23 Jul 2014

I took an extra camera with me on vacation this year. It was a tiny thermal camera that FLIR gave out at a press event earlier in the year. It’s about 2 by 3 inches or so and contains their new micro-camera thermal core. Obviously the little camera is just a way for them to demonstrate how small (and inexpensive) the new technology is. I figured a trip to the beach was a good time to try it out.
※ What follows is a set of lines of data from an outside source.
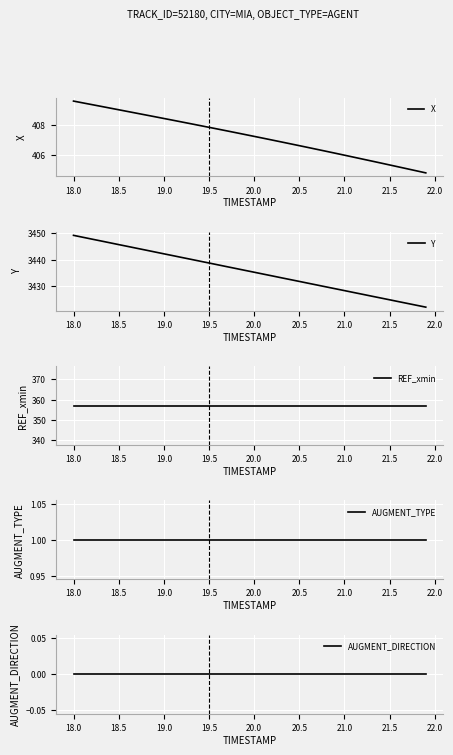

What is the minimum value for X?

404.7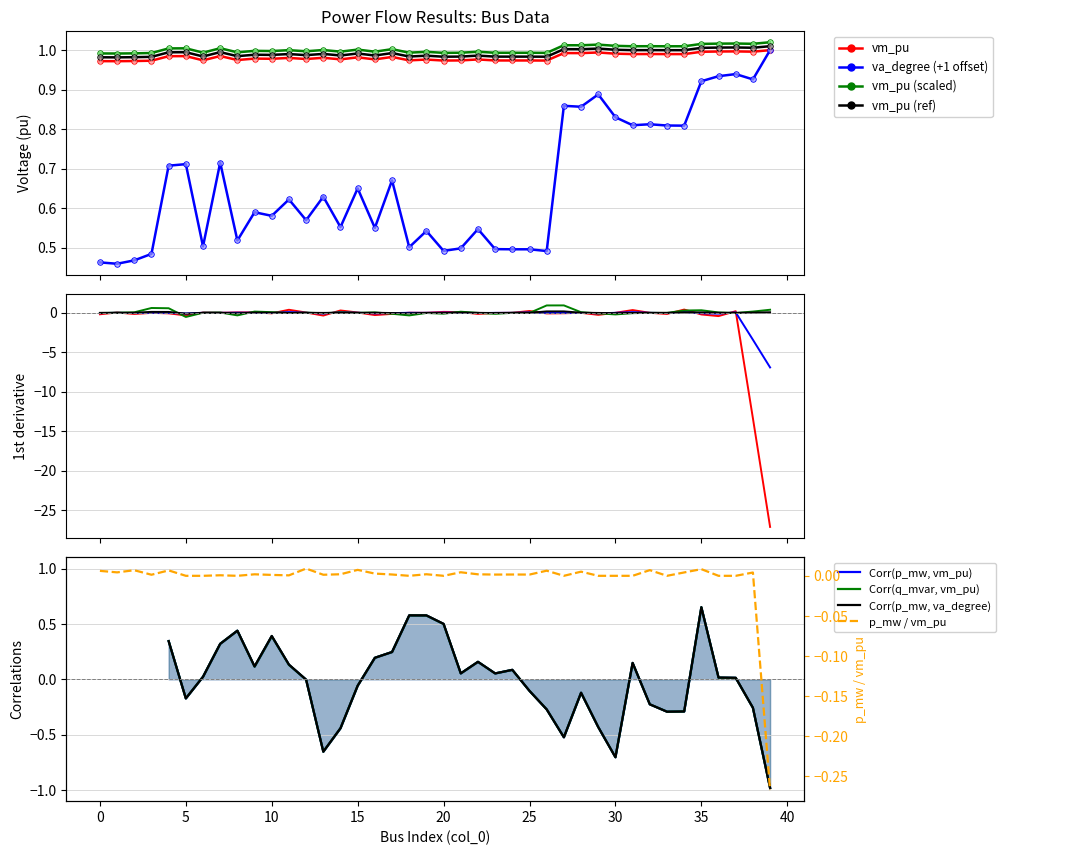

The vm_pu series shows 0.3 at 26. True or false?

False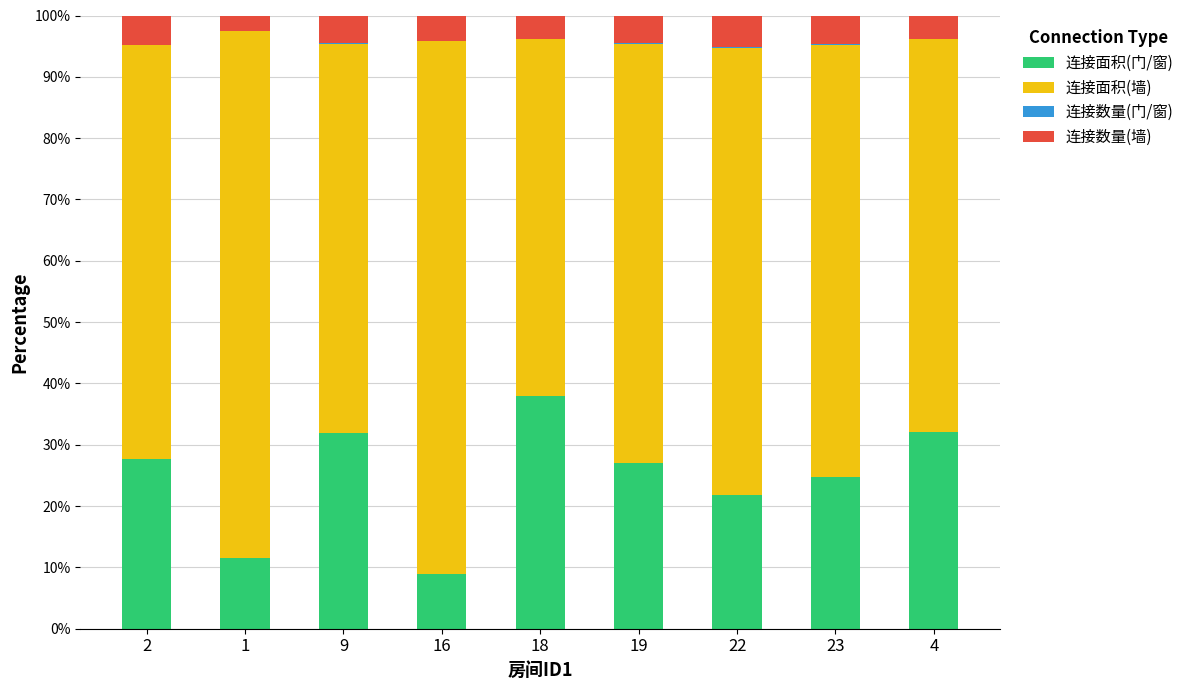

The value of 连接面积(门/窗) at 4 is 18.1. True or false?

False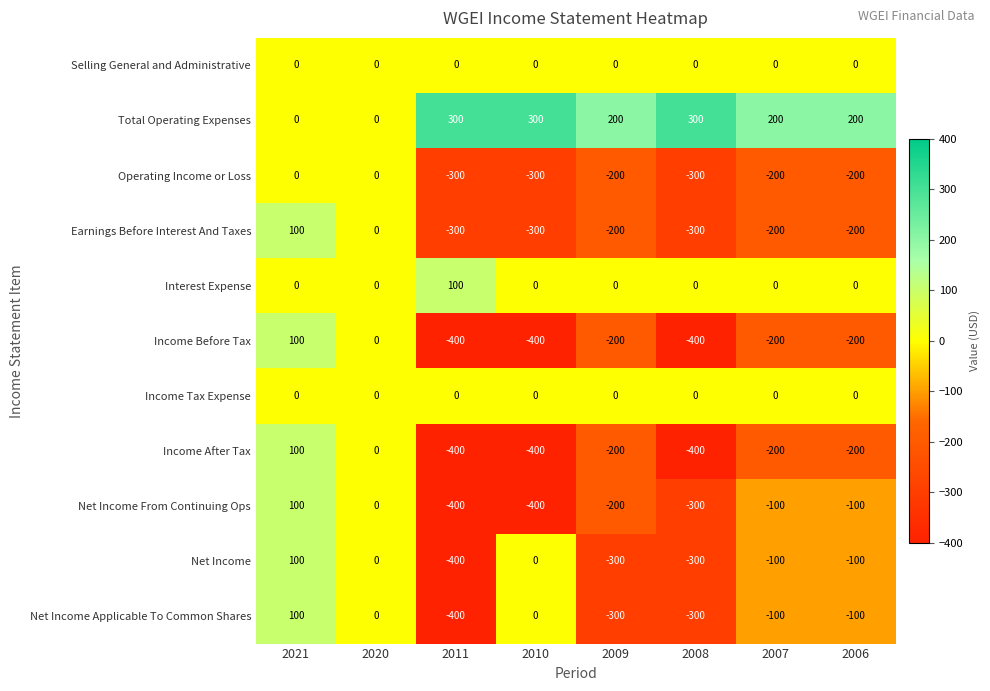

What is the smallest value displayed?

-400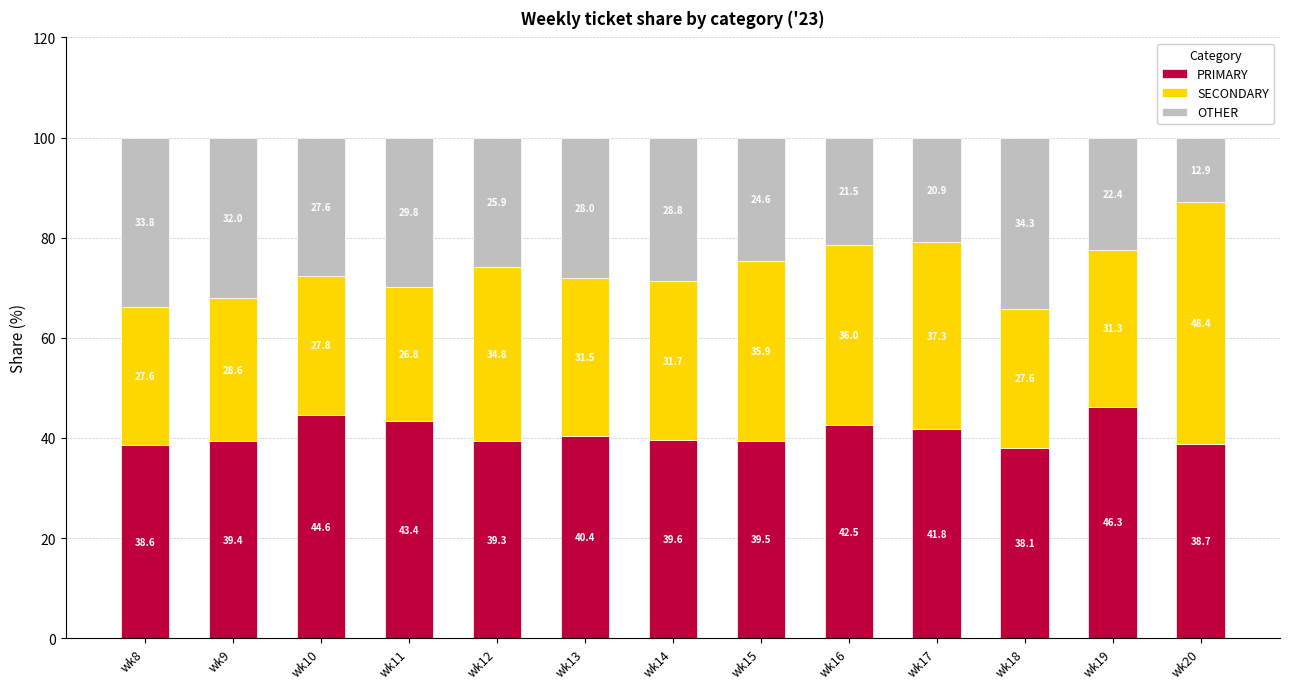

What is the difference between the PRIMARY values at wk14 and wk10?

5.0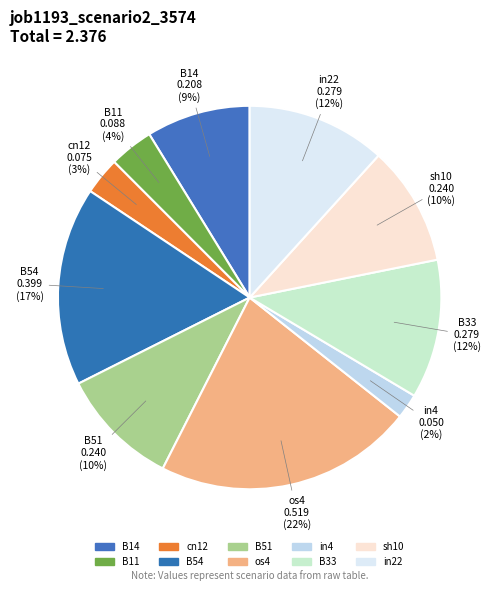

To the nearest percent, what is the combined percentage of cn12 and sh10?

13%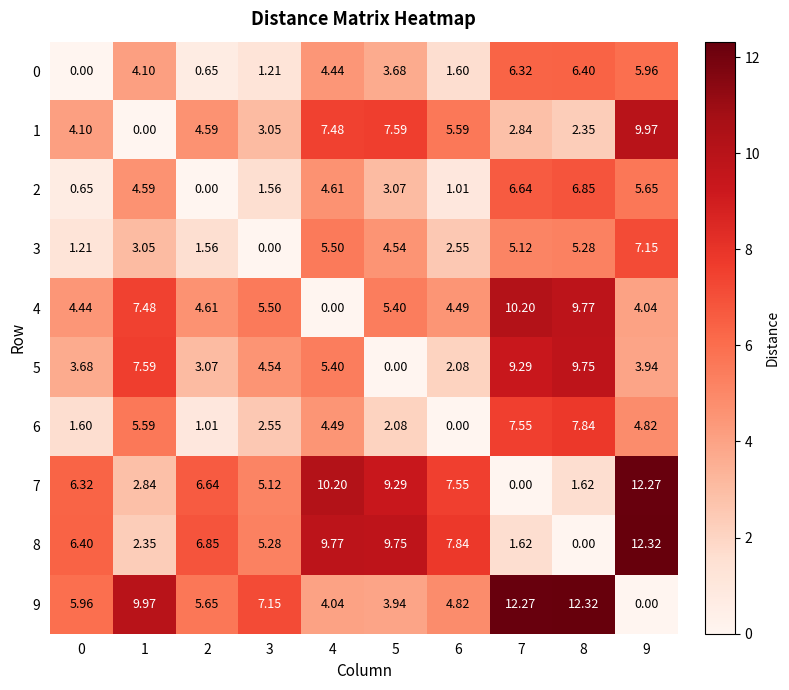

What is the difference between the highest and lowest values at 9?

12.3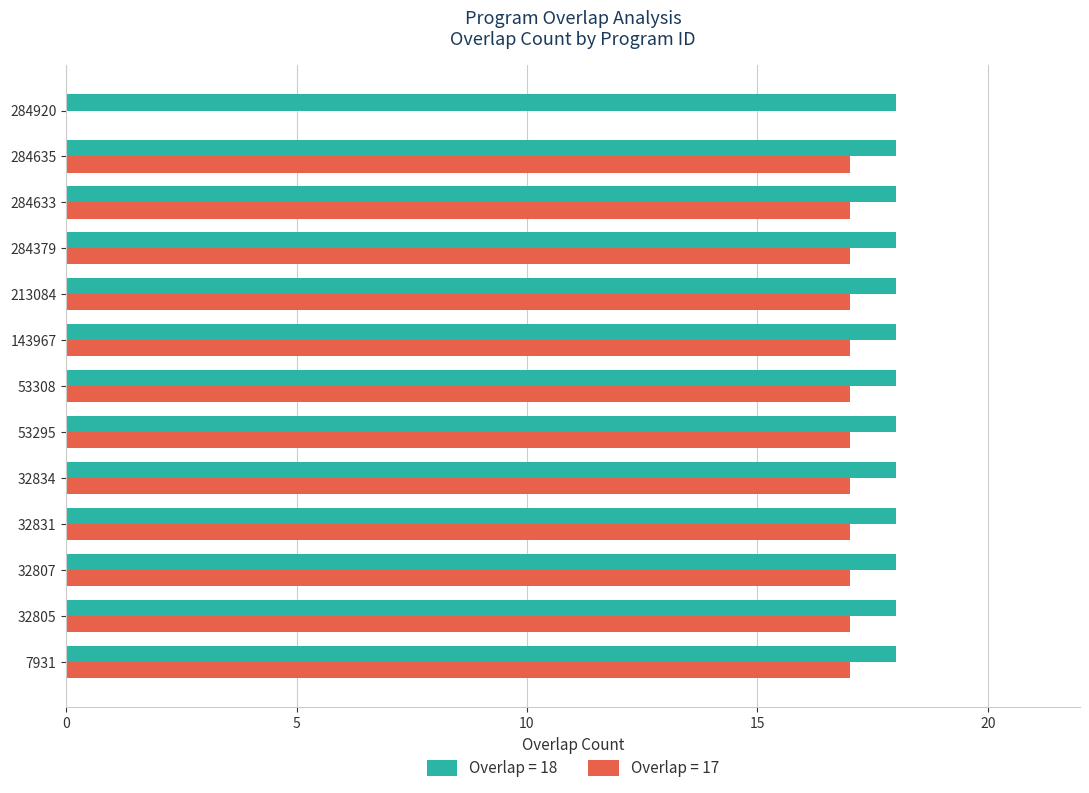

True or false: Overlap = 17 has a value of 17 at 53308.

True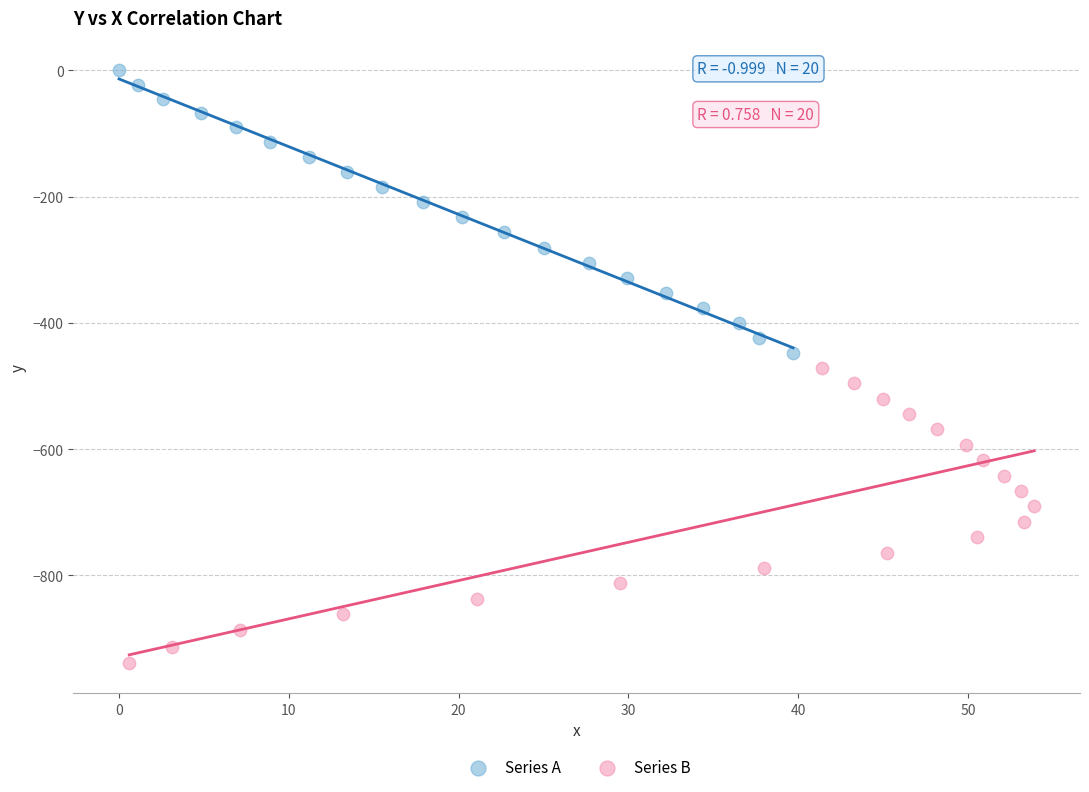

Which series contains the lowest Y value?

Series B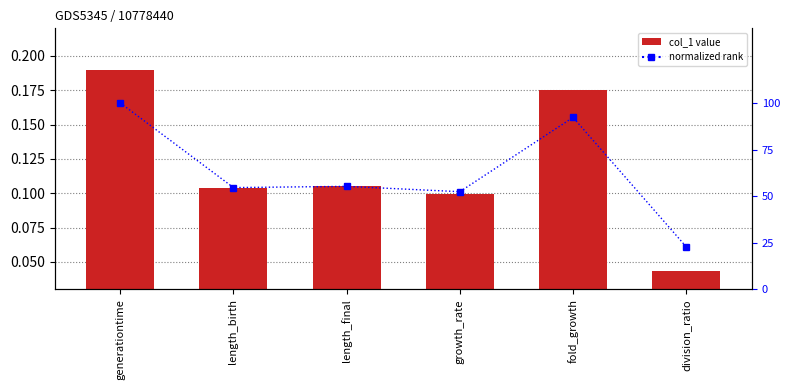

What is the total value across all series at division_ratio?

0.3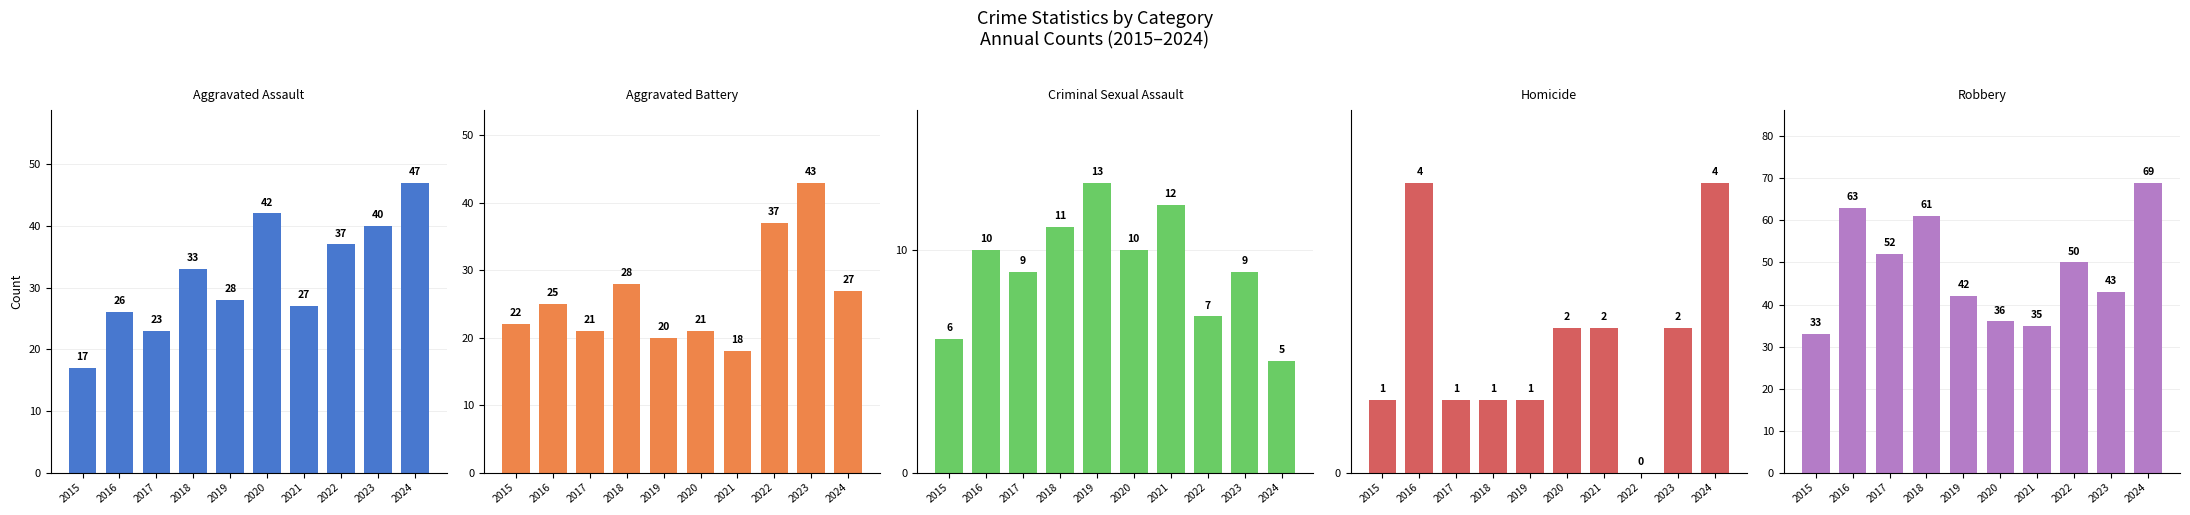

Count the Criminal Sexual Assault values in the range 7 to 11.

6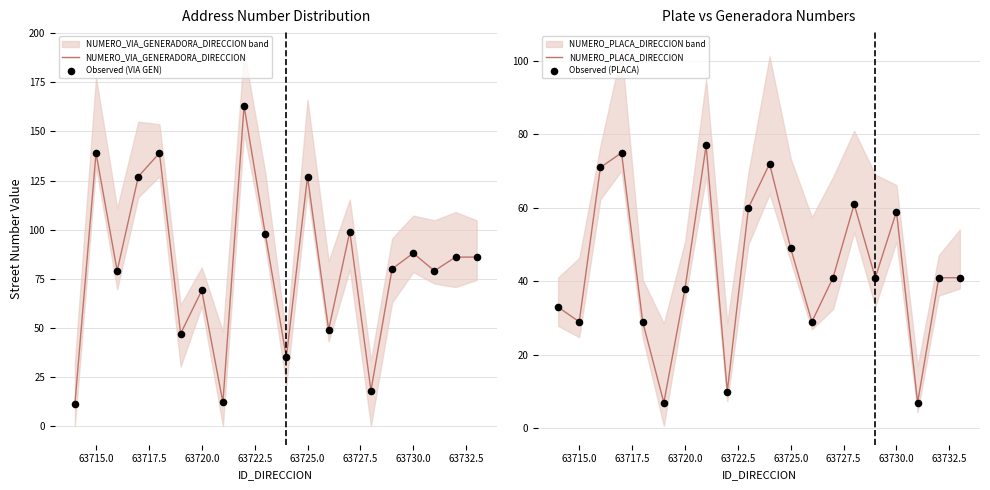

At how many categories does at least one series exceed 100?

5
The sensor in my little toy camera is the same small, inexpensive thermal camera core that enables FLIR to manufacture professional thermal imaging cameras starting at $499. The FLIR Lepton core is a compact longwave infrared (LWIR) sensor. When they set out to reduce the cost of that core (and the cameras it is used in), FLIR invested $100 million over three years in research and development and capital equipment. They looked to remove costs from every element.

The cost of the thermal detector, which is the most expensive element, came down based on economies of scale because of the large volume of thermal image detectors used in other industries, especially automotive. The use of “wafer-level detector packaging” and “wafer-level optics” also lowered costs – in the case of the optics costs decreased ten-fold. The lens is fabricated in wafer form. System electronics to process the image have been reduced down to a 5.5x5.5 application specific integrated circuit (ASIC or “chip.”) The fourth way to lower costs is the camera enclosure, which uses the same technology as smart phone cameras – “molded interconnect devices” involving interconnected electronics printed in 3D space in a plastic enclosure. Pushing on those four levers, FLIR was able to drive down the costs of elements that make up about 90 percent of the camera.

On vacation, I snapped a few thermal images, including one that I’m pretty sure shows a deer in the back yard of the rental cottage where we were staying.